Bi-Rite, San Francisco
Since this offshoot of the Mission’s Bi-Rite Market opened in 2006, there’s basically never not beena line snaking out the door—even with the addition of the Divisadero Street location in February 2014. Straus Family Creamery organic dairy is the base for small-batch ice creams that are made on the premises. Mix and match flavors like green tea and balsamic strawberry with fixings like graham crackers, spiced pecans, and almond toffee—or go a more purist route with a scoop of salted caramel.
Creole Creamery, New Orleans
It’s worth venturing outside the French Quarter for the rotating roster of scoops like prickly pear, hibiscus beet, and the signature creole cream cheese at this uptown institution. The 1950s-style parlor (black-and-white tile floors, red sponge-painted table tops, and leather booths) is also known for its Tchoupitoulas challenge, a gut-busting sundae with eight scoops, eight toppings, whipped cream, wafers, and cherries. It’s a testament to the ice cream that thus far 587 hungry souls have polished off the whole thing without assistance.
Sweet Republic, Scottsdale, AZ
This eco-friendly, artisan shop is known for its unique scoops like blue cheese and medjool dates, lemon shiso sorbet, and horchata, as well as its killer sundaes. It’s another favorite of Food Network star Alton Brown, who’s partial to the toffee banofi with Madagascar vanilla ice cream, almond toffee brittle, bananas, whipped cream, and salted caramel in a waffle bowl.
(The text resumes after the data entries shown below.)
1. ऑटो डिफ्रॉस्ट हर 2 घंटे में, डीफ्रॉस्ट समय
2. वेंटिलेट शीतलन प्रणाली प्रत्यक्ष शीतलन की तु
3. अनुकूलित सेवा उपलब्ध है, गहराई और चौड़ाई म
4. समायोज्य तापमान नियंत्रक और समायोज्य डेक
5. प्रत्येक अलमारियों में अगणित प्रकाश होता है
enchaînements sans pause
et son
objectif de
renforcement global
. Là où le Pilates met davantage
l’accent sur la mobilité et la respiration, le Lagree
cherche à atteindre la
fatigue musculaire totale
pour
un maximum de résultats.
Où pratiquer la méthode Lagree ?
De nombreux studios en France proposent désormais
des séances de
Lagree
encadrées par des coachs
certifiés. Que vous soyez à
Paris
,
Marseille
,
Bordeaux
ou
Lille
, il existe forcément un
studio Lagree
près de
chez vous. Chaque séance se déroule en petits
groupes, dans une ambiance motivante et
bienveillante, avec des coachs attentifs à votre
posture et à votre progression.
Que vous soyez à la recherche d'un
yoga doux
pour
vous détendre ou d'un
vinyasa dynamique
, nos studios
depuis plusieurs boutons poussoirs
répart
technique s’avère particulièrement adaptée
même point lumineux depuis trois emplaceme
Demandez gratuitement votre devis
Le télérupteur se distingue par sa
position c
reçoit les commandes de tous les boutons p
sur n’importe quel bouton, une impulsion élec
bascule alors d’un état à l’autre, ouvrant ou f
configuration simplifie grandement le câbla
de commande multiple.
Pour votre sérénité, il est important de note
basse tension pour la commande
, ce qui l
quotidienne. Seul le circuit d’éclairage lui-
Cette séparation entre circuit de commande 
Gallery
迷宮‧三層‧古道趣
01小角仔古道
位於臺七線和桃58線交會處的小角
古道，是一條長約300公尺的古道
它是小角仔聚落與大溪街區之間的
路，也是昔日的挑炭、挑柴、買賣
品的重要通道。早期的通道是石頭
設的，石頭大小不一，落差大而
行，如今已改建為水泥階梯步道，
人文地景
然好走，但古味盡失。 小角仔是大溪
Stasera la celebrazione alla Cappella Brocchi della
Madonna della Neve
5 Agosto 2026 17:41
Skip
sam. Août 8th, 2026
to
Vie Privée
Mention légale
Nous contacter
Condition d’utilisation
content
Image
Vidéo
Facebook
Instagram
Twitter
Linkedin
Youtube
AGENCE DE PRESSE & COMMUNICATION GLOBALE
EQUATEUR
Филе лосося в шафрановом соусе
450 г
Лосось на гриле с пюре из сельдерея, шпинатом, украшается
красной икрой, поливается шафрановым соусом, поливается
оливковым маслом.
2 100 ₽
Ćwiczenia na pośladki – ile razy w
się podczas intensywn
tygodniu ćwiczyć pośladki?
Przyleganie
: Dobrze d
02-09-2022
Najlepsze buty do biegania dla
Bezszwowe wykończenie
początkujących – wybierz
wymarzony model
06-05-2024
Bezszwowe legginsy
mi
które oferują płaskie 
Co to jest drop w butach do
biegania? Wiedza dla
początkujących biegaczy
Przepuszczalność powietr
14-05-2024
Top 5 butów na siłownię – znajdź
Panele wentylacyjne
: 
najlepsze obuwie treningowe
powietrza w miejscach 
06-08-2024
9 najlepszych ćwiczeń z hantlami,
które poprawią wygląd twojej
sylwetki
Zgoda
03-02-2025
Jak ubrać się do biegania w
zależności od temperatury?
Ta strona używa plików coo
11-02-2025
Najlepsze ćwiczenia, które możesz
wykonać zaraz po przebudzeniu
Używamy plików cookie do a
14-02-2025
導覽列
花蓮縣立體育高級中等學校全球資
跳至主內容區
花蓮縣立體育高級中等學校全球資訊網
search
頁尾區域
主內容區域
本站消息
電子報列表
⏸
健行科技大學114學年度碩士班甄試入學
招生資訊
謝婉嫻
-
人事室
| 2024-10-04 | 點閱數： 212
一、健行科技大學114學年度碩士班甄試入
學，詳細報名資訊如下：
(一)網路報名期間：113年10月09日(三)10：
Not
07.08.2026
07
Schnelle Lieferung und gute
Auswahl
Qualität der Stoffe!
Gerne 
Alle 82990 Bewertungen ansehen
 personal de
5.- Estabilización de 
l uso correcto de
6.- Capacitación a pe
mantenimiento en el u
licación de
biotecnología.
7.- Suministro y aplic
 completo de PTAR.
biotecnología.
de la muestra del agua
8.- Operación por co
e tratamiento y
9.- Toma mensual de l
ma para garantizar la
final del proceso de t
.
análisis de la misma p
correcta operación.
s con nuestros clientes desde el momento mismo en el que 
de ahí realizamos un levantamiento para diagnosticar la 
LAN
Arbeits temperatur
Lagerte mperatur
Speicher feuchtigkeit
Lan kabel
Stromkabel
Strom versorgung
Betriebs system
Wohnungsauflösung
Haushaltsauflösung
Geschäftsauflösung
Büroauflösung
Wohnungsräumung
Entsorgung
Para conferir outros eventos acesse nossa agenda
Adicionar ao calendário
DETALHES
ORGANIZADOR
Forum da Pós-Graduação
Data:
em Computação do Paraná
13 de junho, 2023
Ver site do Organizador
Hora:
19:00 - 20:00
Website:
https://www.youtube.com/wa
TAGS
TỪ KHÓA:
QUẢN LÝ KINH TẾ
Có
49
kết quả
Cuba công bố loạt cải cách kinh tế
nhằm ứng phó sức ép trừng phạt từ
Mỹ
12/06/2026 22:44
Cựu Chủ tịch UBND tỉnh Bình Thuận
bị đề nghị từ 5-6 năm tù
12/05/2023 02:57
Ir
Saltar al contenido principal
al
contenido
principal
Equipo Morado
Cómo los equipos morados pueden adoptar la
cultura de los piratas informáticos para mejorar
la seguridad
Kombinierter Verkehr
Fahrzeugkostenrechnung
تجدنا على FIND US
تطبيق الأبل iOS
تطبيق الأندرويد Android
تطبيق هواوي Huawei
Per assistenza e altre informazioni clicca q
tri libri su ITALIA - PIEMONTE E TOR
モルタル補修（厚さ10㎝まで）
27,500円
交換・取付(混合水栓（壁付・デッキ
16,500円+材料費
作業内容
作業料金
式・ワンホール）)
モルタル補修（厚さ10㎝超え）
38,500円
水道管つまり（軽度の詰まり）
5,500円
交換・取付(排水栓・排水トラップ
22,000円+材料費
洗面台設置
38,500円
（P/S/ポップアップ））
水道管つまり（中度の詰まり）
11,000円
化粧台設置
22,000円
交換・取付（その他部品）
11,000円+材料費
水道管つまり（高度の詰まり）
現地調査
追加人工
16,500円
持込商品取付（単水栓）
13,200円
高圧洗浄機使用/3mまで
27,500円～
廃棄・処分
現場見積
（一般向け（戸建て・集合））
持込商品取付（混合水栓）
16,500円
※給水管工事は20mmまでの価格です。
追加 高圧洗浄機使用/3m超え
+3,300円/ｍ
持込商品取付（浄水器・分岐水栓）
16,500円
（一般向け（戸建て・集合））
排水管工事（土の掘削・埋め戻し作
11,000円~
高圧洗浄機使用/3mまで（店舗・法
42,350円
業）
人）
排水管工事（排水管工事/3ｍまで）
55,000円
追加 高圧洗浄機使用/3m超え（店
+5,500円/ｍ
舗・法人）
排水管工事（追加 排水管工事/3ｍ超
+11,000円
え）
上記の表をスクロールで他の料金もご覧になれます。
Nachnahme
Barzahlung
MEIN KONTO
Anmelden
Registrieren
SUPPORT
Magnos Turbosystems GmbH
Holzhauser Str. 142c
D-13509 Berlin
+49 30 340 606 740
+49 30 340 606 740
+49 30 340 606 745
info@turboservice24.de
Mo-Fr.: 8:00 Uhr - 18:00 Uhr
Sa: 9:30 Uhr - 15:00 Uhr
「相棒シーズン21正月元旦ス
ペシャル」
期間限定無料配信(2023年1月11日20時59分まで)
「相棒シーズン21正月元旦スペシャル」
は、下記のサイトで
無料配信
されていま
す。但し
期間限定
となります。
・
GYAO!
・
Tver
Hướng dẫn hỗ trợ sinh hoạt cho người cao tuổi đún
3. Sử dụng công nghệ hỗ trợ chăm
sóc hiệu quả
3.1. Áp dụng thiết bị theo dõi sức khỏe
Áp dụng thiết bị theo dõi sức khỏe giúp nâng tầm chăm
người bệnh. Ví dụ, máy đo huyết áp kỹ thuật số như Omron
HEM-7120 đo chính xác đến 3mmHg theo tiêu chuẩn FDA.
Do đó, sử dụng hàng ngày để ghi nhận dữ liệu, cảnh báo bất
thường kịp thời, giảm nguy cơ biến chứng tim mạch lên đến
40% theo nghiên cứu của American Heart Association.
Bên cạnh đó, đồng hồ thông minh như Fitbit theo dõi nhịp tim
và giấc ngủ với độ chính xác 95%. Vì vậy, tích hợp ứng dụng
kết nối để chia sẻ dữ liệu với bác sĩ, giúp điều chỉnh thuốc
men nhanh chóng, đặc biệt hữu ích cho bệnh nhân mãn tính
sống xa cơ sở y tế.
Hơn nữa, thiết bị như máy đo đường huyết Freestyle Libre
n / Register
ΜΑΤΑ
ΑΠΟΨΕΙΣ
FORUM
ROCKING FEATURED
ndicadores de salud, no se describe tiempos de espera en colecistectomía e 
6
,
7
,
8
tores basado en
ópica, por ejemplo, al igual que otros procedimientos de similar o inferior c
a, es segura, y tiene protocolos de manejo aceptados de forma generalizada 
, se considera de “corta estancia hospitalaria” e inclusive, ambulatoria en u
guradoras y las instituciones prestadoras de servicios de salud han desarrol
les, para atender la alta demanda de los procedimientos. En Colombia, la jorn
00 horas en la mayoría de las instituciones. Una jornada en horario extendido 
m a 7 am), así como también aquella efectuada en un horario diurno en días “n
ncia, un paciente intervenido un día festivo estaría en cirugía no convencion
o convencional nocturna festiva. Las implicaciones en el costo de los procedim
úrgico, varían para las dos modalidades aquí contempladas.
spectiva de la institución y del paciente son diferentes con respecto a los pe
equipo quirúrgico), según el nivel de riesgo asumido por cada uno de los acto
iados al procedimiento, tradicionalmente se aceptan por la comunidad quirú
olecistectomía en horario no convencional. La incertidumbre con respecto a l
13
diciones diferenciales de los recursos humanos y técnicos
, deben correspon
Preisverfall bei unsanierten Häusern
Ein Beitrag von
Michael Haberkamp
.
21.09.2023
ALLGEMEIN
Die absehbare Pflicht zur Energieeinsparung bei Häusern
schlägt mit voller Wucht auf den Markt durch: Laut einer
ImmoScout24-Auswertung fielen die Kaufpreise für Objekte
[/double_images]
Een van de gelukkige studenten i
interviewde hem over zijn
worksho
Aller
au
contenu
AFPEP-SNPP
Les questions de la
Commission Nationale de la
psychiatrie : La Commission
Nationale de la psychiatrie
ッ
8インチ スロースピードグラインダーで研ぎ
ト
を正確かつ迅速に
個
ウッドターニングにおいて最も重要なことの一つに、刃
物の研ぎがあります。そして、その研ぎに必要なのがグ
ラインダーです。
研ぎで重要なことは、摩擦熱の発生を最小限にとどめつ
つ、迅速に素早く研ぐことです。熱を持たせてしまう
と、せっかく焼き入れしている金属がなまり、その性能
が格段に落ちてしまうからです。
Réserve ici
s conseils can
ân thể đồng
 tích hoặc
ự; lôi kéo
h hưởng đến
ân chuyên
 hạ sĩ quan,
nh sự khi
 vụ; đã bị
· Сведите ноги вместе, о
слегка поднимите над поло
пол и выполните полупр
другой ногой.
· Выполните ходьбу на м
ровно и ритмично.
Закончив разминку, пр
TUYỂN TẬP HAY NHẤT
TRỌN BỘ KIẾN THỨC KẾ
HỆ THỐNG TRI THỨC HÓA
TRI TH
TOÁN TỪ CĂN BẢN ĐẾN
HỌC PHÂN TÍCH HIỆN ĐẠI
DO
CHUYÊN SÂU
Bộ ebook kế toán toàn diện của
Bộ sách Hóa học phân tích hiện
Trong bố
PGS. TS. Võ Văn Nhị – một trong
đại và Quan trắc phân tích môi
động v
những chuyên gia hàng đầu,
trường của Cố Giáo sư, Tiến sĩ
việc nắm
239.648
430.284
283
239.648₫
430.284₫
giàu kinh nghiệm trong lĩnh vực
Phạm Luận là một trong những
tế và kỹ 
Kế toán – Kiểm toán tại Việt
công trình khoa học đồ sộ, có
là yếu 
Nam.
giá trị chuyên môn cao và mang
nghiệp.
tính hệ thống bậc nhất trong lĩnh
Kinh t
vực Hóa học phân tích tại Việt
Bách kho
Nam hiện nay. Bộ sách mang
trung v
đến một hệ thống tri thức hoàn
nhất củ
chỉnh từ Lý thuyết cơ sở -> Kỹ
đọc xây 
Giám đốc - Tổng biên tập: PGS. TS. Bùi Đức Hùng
A recent expansion earlier in 2014 means you can also find Sweet Republic’s premium ice cream at a new shop on N. 16th Street in Phoenix.
Richardson’s Ice Cream, Middleton, MA
Things have changed a bit since the original stand opened here in Middleton, north of Boston, in 1952; it’s now a well-oiled machine with 11 service windows out front. Yet it’s still on the grounds of a dairy farm that’s been family-operated for more than 300 years. And customers are still served old-fashioned frappes (Yankee for “milkshake”), and ice cream sodas with a lump of ice cream topping the rim of the glass. Richardson’s has absolutely celestial strawberry ice cream, the taste of summer in America.